Experts and advocates have said that any funding cut could harm people, while those proposed stand to upend the system. Republicans, meanwhile, have argued that the entitlement program is bloated and must be reined in.

Roughly 1.8 million New Jersey residents are enrolled in Medicaid—and more than 800,000 are children, according to the medical center. Indeed, half of the kids who received treatment from Children’s Specialized Hospital last year were covered by Medicaid.

Pereira—a North Brunswick resident—his mom and Moore met with U.S. Sen. Robert Menendez, a staffer from Sen. Cory Booker’s office and U.S. Reps. Bonnie Watson Coleman, Leonard Lance and Frank Pallone. All represent New Jersey, and all are Democrats, except for Lance, who is a Republican.

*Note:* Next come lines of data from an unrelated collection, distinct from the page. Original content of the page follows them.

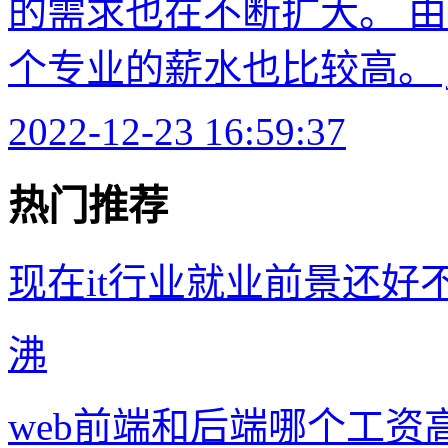
的需求也在不断扩大。 
个专业的薪水也比较高。 ja
2022-12-23 16:59:37
热门推荐
现在it行业就业前景还好
沸
web前端和后端哪个工资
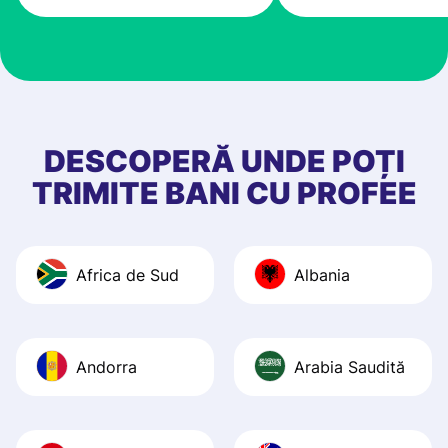
very good! The
customer suppor
at Profee is very 
& responsive. I h
few questions wh
first started usin
DESCOPERĂ UNDE POȚI
app, and they we
TRIMITE BANI CU PROFEE
quick to provide 
and helpful answ
Also, the level u
Africa de Sud
Albania
journey was smo
Recommend it!
Andorra
Arabia Saudită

The New Brunswick delegation told lawmakers “how Medicaid coverage benefitted [Pereira’s] care and how the House and Senate health care bills could negatively affect the lives of other children receiving care at Children’s Specialized Hospital,” according to a news release.

“Many families of children like Khalil will face major health care challenges,” Moore, the hospital’s president, said in a statement. “It is important to protect Medicaid to allow these families to focus on their child’s care and recovery.”

According to reports published today, it appears that Congressional gridlock won’t allow for any changes to Medicaid—at least for now.